# [CONSIGNE 1]
D'après l'extrait choisi, comment s'appelle l'ami de beuverie de Rymbaud ?

---------- EXTRAIT CHOISI

Synthèse De Lecture (2) : La Mort

Publié par Alighieridante.over-blog.com  - Catégories :  #Un Livre Que J'ai Lu

 Nous achevons donc ici, à travers cette fiche de lecture, le thème de la mort. Pour cela nous allons nous appuyer sur les lectures successives du catéchisme de René Daumal, des cinq méditations sur la mort de François Cheng, du Sermon sur la mort de Bossuet, de la Mise en garde avant l'Enfer de Thomas More, du Petit traité de médecine légale de Michel Guerinon, d'une vie avec la mort de Michel Guénanten et Deuil et mélancolie de Freud. Aux éternels refus des uns et des autres d'aborder le sujet, le malaise qu'engendre la question est lié essentiellement au fait de l'athéisme passif et actif qui gangrène la société et les individus. Il est bon ton de se dire nihiliste, évolutionniste et toutes autres sortes de sciences qui condamnent le déisme. L'époque à anéanti la foi dans le ciel et a banni de la sphère publique la présence de Dieu, ôtant ainsi toute possibilité de vie après la mort. Pour des raison évidentes mais non avouées de despotisme idéologique, les Lumières ont baptisé l'ère de l'alternance spirituelle à travers un grand architecte aussi abstrait qu'inexistant.

 Si beaucoup éludent la question par peur de voir arriver la mort à l'improviste c'est parce que la mort apparaît comme cet encaisseur d'impôt intransigeant. Elle nous ôte ce que l'on a de plus précieux avec la légitimité qui est dû à son rang. La question mérite donc qu'on s'y intéresse et l'on se penchera un court instant sur le cortège que Flaubert décrivit à la suite de la mort du pauvre Rymbaud dans sa nouvelle Ivre et mort. Ce dernier poussé par un instinct infernal plongea dans l'ivresse avant que la mort ne vienne le prendre dans son sommeil. Dans Ivre et mort, Flaubert mêle le vin et le sang, l'ivresse et la mort. La procession funéraire de ce pauvre Rymbaud, pleine d'une chrétienté catholique et très française que l'on retrouve dans l'enterrement à Ornans de Courbet, apparaît aujourd'hui comme une tradition désuète et arriérée. A vrai dire en ce temps-là il était de coutume d'accompagner et de mener les âmes auprès du Seigneur, Rymbaud fut donc chanceux de mourir en ce temps mais son ami de beuverie Hugues, furieux de sa mort, blasphéma et injuria la croix, la mort et le prêtre. Flaubert finalisa sa nouvelle en plagiant l'histoire du bon et du mauvais larron, le premier fut Rymbaud et le dernier fut bien évidemment Hugues.

--------------------

# [CONSIGNE 2]
Relevez chaque ligne des enregistrements qui contient le mot "Salvia", en tenant compte des majuscules et des minuscules.

---------- ENREGISTREMENTS DE DONNÉES

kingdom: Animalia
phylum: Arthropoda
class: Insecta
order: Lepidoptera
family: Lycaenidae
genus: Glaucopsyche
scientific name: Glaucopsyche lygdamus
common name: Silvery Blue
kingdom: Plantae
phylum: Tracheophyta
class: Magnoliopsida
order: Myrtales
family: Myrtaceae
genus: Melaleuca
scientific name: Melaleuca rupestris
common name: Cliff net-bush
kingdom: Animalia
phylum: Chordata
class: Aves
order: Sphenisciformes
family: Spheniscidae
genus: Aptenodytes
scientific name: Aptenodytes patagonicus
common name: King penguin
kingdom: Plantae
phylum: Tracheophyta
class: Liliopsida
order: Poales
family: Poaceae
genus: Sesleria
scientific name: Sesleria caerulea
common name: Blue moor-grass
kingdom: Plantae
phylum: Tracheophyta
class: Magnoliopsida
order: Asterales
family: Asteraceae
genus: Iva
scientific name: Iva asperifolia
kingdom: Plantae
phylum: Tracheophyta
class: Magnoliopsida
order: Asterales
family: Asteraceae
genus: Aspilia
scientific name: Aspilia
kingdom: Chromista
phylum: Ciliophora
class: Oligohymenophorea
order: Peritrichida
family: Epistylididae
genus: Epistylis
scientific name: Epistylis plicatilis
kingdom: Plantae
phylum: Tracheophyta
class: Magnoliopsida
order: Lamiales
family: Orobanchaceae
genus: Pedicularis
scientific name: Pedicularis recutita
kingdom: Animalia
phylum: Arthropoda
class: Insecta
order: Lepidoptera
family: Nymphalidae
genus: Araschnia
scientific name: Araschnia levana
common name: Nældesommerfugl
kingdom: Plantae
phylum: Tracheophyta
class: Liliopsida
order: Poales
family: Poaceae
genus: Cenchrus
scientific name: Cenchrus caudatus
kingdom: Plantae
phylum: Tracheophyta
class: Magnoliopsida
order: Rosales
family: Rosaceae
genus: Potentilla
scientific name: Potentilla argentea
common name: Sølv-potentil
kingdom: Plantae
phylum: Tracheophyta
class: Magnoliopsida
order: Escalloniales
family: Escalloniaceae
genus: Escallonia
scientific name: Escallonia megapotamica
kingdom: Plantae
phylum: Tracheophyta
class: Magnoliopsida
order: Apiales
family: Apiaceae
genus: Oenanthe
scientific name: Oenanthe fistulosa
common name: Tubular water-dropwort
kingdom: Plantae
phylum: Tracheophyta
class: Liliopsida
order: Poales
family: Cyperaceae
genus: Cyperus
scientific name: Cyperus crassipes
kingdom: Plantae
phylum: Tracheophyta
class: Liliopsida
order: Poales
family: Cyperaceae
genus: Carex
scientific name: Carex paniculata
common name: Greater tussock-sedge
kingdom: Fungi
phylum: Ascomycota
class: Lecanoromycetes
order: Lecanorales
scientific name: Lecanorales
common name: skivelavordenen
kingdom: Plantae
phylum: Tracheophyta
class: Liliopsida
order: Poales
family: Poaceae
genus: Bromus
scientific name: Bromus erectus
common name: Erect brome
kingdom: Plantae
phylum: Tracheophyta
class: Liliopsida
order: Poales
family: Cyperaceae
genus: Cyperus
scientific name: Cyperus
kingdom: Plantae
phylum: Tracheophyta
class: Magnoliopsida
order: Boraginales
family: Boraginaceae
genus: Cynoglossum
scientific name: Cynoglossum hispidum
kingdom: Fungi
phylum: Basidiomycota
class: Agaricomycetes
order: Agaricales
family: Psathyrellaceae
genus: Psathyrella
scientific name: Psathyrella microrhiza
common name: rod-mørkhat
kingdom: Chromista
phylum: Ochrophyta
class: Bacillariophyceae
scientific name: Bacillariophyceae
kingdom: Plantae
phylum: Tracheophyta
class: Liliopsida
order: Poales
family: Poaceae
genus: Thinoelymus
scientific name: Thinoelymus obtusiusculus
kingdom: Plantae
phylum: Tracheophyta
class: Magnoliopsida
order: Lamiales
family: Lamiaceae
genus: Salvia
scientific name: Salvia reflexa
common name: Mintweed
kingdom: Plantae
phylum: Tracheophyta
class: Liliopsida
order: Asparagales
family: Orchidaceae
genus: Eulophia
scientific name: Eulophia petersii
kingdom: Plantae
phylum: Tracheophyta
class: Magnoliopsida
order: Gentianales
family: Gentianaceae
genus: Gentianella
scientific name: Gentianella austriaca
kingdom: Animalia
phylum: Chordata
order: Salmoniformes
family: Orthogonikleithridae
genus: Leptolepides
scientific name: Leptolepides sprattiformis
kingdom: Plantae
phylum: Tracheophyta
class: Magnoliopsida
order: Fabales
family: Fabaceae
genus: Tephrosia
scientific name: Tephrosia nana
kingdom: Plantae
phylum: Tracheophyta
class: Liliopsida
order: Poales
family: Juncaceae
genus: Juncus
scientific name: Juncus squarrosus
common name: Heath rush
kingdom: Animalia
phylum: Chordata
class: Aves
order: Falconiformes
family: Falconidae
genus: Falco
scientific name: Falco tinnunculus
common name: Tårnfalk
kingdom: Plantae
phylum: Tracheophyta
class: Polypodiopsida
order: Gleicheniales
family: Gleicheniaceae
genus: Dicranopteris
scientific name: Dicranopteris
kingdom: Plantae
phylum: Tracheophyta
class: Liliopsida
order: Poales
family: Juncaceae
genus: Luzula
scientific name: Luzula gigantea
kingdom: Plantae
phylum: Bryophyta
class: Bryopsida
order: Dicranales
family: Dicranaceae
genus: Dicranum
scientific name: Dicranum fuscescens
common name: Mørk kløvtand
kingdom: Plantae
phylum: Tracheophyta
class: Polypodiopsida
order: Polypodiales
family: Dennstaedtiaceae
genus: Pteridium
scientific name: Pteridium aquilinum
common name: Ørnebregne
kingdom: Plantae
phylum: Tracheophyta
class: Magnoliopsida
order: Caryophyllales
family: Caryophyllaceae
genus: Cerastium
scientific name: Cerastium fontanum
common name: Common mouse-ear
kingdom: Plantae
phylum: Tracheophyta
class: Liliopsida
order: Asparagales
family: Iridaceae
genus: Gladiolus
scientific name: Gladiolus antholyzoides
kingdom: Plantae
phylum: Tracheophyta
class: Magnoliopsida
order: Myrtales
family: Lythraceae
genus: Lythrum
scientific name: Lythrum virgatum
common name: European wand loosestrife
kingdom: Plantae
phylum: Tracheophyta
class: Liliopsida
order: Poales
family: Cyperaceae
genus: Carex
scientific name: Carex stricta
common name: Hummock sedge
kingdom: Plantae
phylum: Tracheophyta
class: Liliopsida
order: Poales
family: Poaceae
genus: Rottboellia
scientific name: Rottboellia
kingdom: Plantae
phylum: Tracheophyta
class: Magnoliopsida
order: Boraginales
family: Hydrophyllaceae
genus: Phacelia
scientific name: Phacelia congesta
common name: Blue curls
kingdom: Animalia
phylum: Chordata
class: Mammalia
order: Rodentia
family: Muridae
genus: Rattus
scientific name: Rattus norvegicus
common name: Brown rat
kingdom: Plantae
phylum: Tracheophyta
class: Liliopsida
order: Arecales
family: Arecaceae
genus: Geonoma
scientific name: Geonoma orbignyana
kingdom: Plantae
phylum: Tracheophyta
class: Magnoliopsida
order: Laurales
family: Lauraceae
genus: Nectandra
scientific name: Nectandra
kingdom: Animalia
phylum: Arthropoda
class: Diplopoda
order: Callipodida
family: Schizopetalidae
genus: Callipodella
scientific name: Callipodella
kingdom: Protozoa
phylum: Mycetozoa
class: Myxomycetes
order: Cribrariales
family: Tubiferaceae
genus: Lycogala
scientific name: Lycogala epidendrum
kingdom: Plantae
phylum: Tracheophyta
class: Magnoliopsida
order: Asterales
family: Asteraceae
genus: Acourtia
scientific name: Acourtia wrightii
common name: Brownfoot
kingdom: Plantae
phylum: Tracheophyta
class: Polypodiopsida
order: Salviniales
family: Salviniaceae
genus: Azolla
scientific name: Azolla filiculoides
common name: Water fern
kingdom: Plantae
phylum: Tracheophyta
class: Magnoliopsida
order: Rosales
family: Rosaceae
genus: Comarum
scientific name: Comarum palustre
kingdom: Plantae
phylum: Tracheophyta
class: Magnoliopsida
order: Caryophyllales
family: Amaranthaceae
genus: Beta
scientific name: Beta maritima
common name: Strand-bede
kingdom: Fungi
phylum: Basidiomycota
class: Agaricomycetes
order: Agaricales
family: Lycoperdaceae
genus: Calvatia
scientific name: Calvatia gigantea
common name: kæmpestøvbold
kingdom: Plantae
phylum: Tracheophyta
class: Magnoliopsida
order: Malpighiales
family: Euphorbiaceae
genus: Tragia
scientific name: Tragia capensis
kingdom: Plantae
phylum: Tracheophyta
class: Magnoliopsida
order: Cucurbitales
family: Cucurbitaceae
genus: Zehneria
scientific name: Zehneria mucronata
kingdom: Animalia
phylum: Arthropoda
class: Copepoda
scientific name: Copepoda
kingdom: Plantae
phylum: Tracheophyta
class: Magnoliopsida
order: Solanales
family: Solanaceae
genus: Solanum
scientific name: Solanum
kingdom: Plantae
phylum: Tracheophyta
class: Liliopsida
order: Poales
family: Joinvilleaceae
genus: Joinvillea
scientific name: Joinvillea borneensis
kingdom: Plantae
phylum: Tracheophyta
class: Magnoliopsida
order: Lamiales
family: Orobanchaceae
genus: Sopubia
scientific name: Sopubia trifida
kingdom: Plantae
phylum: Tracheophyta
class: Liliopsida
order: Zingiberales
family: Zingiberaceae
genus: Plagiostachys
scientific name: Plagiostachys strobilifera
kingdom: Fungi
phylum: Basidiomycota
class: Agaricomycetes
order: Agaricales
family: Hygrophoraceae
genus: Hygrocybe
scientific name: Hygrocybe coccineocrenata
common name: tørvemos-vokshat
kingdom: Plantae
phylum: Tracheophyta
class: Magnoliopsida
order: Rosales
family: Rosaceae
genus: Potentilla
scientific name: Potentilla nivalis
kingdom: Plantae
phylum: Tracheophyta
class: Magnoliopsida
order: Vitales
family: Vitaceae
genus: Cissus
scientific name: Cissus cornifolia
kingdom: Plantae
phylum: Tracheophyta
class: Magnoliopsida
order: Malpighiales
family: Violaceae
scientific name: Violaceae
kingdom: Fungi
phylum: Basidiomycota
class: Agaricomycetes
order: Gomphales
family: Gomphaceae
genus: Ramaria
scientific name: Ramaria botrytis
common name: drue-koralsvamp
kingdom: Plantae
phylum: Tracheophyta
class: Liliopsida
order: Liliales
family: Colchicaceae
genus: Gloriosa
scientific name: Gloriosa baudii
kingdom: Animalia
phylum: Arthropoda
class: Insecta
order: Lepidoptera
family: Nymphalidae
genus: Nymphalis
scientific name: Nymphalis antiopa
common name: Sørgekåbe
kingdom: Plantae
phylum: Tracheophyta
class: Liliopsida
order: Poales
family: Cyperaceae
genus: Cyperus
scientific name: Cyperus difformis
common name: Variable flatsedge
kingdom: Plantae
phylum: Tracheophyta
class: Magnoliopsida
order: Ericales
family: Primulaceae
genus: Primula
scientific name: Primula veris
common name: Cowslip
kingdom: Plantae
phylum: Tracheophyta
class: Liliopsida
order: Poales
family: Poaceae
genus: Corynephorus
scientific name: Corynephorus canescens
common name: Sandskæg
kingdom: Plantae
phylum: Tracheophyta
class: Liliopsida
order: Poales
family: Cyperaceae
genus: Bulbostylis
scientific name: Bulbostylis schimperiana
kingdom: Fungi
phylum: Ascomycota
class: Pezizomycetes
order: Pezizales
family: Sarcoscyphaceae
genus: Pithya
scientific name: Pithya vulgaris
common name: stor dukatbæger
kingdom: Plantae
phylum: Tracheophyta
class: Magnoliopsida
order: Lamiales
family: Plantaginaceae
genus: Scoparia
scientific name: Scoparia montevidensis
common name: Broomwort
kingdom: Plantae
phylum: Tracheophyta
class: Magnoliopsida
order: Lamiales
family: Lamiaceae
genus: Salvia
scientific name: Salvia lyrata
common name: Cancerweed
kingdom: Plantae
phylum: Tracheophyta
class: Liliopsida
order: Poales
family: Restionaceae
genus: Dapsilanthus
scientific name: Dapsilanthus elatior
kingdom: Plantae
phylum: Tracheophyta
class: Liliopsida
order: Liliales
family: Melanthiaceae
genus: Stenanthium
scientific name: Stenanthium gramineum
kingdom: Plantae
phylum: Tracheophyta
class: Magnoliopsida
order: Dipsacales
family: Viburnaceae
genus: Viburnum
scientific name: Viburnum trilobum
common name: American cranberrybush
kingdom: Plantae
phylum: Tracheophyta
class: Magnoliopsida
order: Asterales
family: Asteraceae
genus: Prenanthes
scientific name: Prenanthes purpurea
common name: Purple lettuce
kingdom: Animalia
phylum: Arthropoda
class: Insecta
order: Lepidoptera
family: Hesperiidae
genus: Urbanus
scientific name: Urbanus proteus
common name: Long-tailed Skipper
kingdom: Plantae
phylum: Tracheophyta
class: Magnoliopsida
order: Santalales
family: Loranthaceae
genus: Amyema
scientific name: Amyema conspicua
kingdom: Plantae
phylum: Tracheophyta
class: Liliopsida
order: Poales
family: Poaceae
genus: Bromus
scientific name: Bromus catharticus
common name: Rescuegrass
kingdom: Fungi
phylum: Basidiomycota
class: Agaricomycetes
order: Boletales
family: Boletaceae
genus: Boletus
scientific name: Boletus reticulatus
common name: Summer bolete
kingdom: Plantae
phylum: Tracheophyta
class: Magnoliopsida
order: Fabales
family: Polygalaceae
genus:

--------------------

# [BONNE RÉPONSE 1]
Hugues.

# [BONNE RÉPONSE 2]
genus: Salvia
scientific name: Salvia reflexa
genus: Salvia
scientific name: Salvia lyrata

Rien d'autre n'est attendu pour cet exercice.